An energy system, which is based primarily on renewable energy, will be more decentralized, more dynamic, flexible and smart than the previous one based on conventional energy. All kinds of flexibility options are necessary such as dynamic real-time price information, demand side responses as well as more dynamic supply and demand reactions. We need smart grids, virtual power plants, demand-side mechanism, and storage. To implement all these changes a clever market design is crucial. This, however, is difficult to implement in a conventional energy system. The old system is not the new system. The old system has incentives to hinder an effective change towards the new system. That is a big obstacle.
What kinds of general trends have you seen in the renewable industry that stand out to you?
One major and impressive trend is still today the learning curve effect because of technological improvements and economies of scale. There will be more technological innovation towards flexibility mechanisms such as smart grids and storage based on renewable energy.
What are your main challenges in your work as an economist in renewable energy?
Economists look at how the economy can be regulated in order to act in a more sustainable way. Market regulation is necessary to get a more sustainable market, a more sustainable future. We need a new and better system to act in a more sustainable way. We need to move the market towards renewable energy — sustainable mobility and also energy saving. We need to get the prices right — and fair. Fossil fuels are still globally heavily subsidized causing a disadvantage to renewable energy. We have to reduce fossil fuel subsidies soon.

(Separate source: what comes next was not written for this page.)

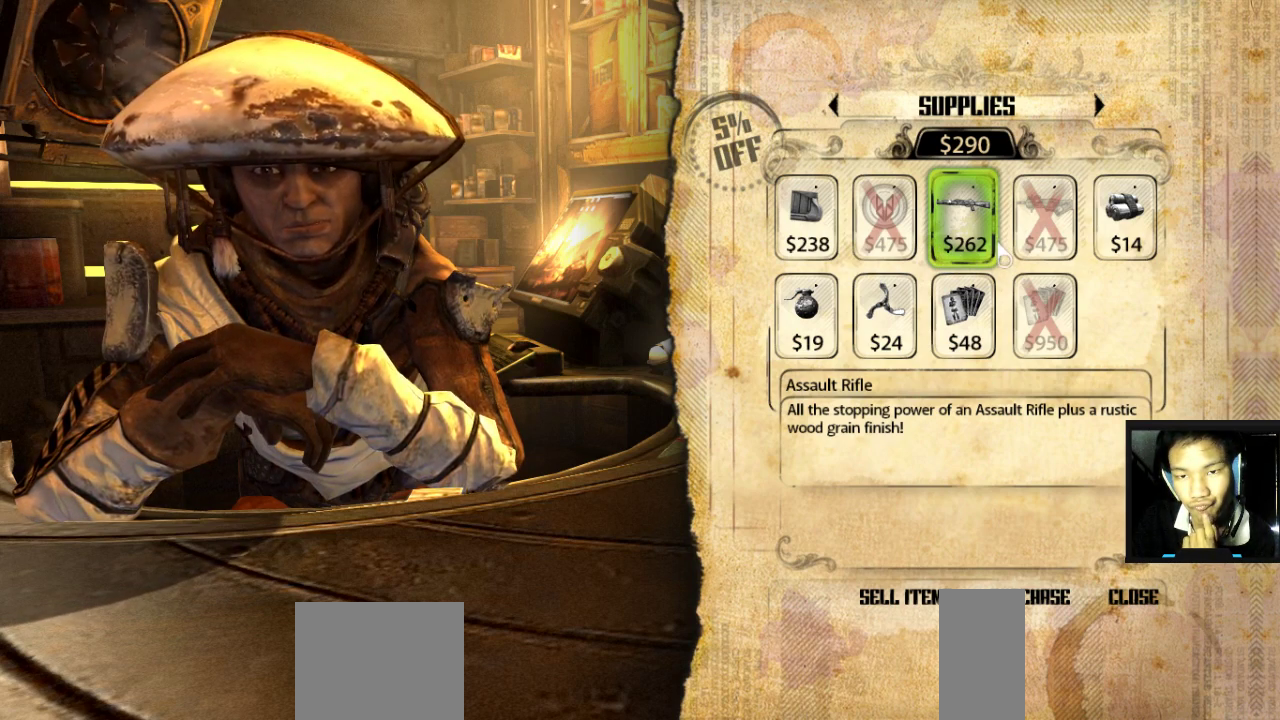
{"keys": [], "mouse": [], "mouse_move": "still", "events": []}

As an economist and professor, how do you think we can make renewable energy “sexier” than it is today for the general public?
A clever framework and political mechanisms are always necessary in order to improve the system. In my opinion, economists are crucial for this as they assess the economic consequences of climate policy and guide the politicians towards a more effective framework. Climate change is a severe problem. We need to reduce emissions and reduce reliance on fossil fuels by developing alternative technologies; for example, renewable energy or alternative fuels or more energy saving all need a framework. After the Paris agreement on climate change, the public is interested in solutions. Energy and climate change economists can provide transparency.
What is the economic cost of climate change according to your expertise?
The costs of climate change are huge, as several reports have shown. The economic chances of climate protection are huge, as there will be massive investment in innovative technology like renewable energy , smart grids, storage of energy efficiency technology, and jobs. Energy saving investment causes a double dividend as energy costs are reduced and the competitiveness of the whole economy is improved. In addition, the investment in regional economy is beneficial.